Looking ahead to 2013, directors, executives and general counsel of public companies can take some solace from the fact that 2012 was not a year in which a large number of significant new disclosure rules or governance requirements were adopted by the U.S. Securities and Exchange Commission (SEC) or the stock exchanges as had regularly been the case in the prior 10 years. Aside from the impact of relaxed securities regulation under the Jumpstart Our Business Startups Act of 2012 (the JOBS Act) applicable to “emerging growth companies,” 2012 has seen the least amount of new disclosure and governance regulation applicable to U.S. public companies since the passage of the Sarbanes-Oxley Act of 2002 launched a decade of steadily increasing regulation of public companies.
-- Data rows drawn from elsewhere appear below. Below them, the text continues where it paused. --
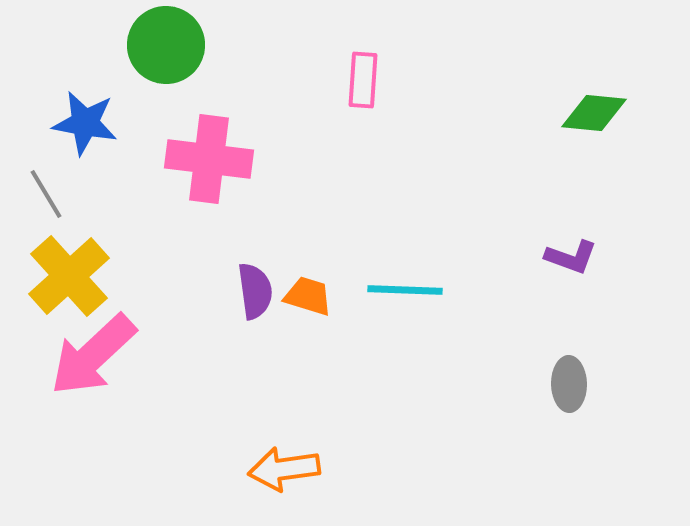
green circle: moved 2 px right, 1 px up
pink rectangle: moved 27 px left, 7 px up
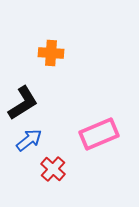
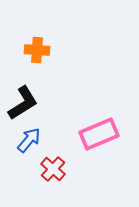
orange cross: moved 14 px left, 3 px up
blue arrow: rotated 12 degrees counterclockwise
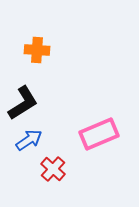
blue arrow: rotated 16 degrees clockwise
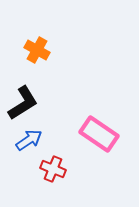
orange cross: rotated 25 degrees clockwise
pink rectangle: rotated 57 degrees clockwise
red cross: rotated 20 degrees counterclockwise
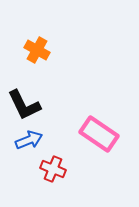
black L-shape: moved 1 px right, 2 px down; rotated 96 degrees clockwise
blue arrow: rotated 12 degrees clockwise
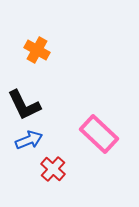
pink rectangle: rotated 9 degrees clockwise
red cross: rotated 20 degrees clockwise
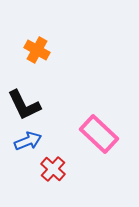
blue arrow: moved 1 px left, 1 px down
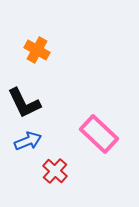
black L-shape: moved 2 px up
red cross: moved 2 px right, 2 px down
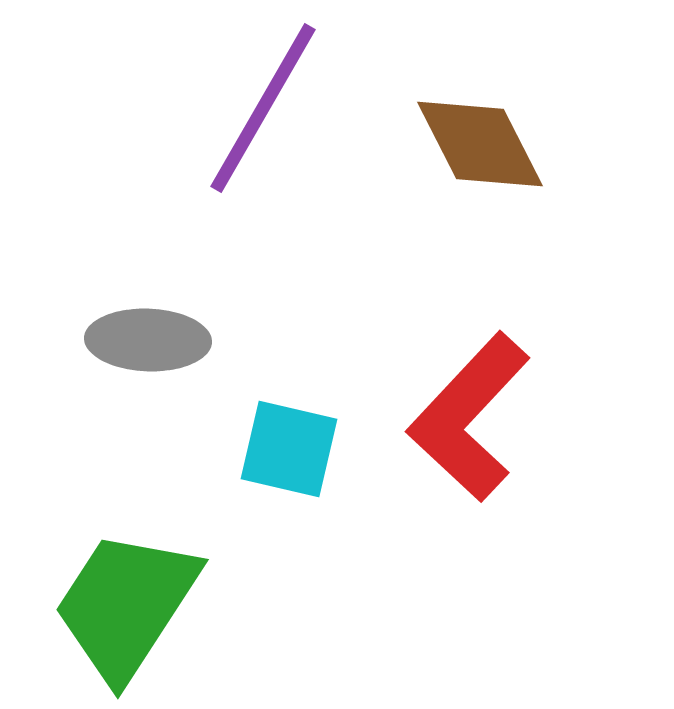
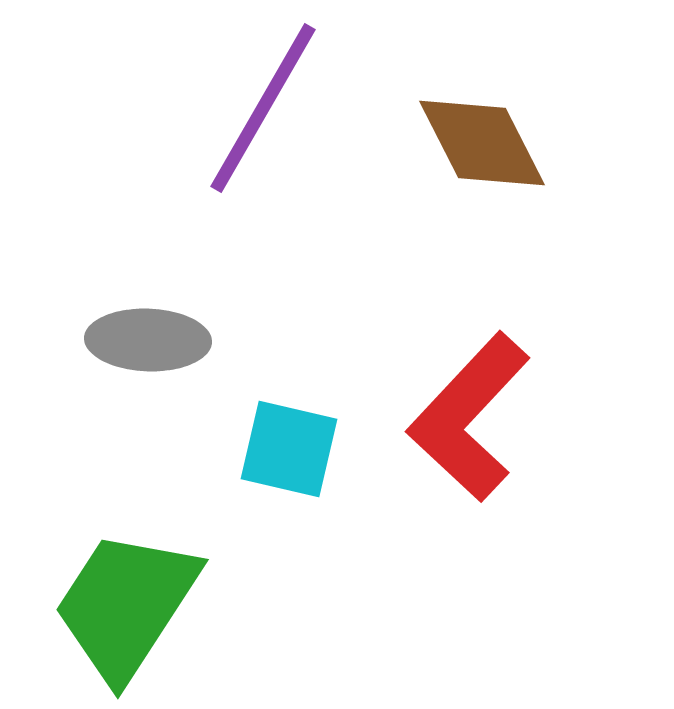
brown diamond: moved 2 px right, 1 px up
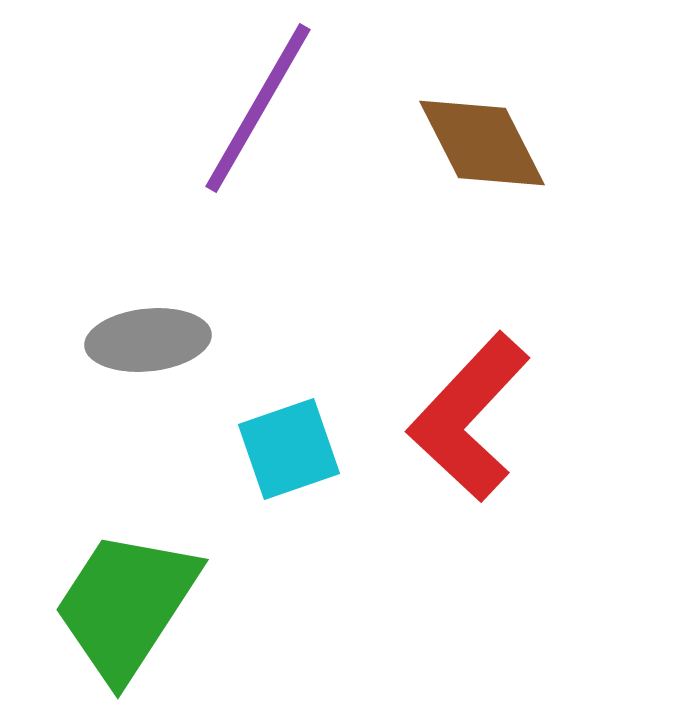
purple line: moved 5 px left
gray ellipse: rotated 8 degrees counterclockwise
cyan square: rotated 32 degrees counterclockwise
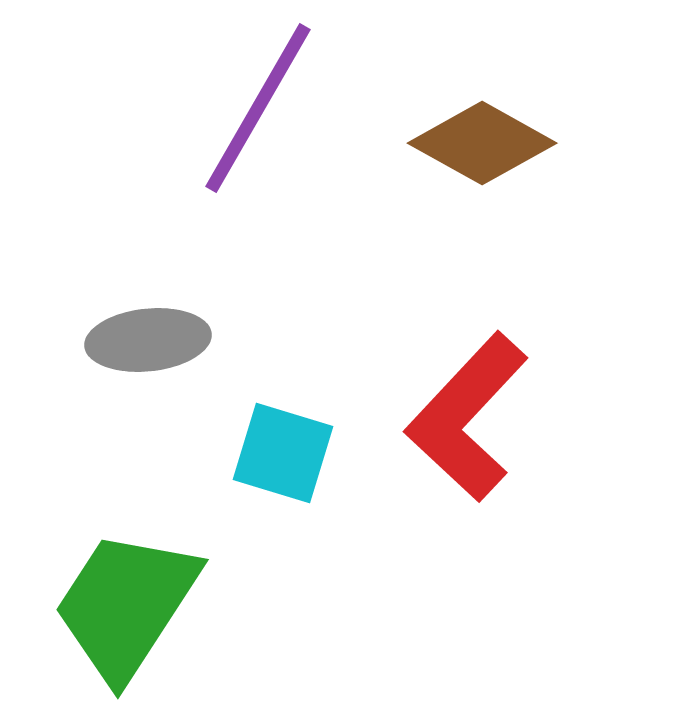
brown diamond: rotated 34 degrees counterclockwise
red L-shape: moved 2 px left
cyan square: moved 6 px left, 4 px down; rotated 36 degrees clockwise
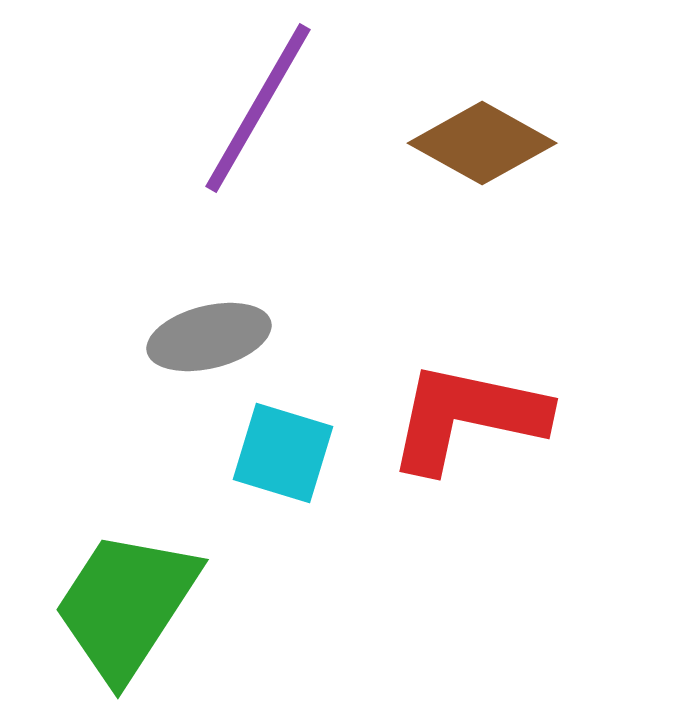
gray ellipse: moved 61 px right, 3 px up; rotated 8 degrees counterclockwise
red L-shape: rotated 59 degrees clockwise
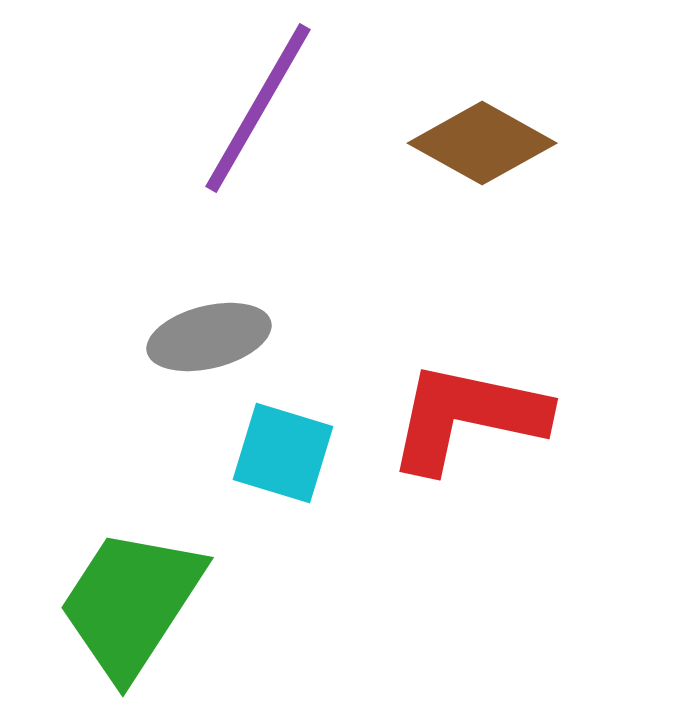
green trapezoid: moved 5 px right, 2 px up
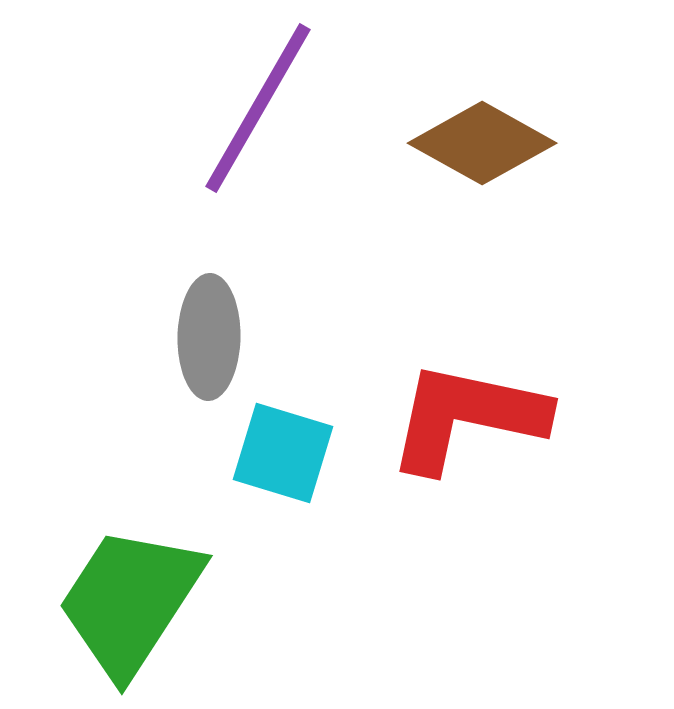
gray ellipse: rotated 75 degrees counterclockwise
green trapezoid: moved 1 px left, 2 px up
Nonetheless, there remains a significant amount of regulation under the Dodd-Frank Wall Street Reform and Consumer Protection Act of 2010 that is yet to be implemented by many public companies, including compliance processes and disclosures under adopted rules regarding compensation consultants and advisers, conflict minerals and financial swaps. There are also yetto- be-proposed rules that have no deadlines for adoption in Dodd-Frank concerning compensation clawbacks for erroneously awarded compensation (Dodd-Frank Section 954), hedging of company stock by directors and officers (Dodd-Frank Section 955), and additional compensation disclosure regarding pay-for-performance and pay ratios (Dodd-Frank Section 952), which are expected to be at least proposed in 2013. Some of these rules, even those already adopted by the SEC as in the case of conflicts minerals disclosure, pose new challenges to securities and governance counsel and other compliance officials, requiring additional knowledge and skills.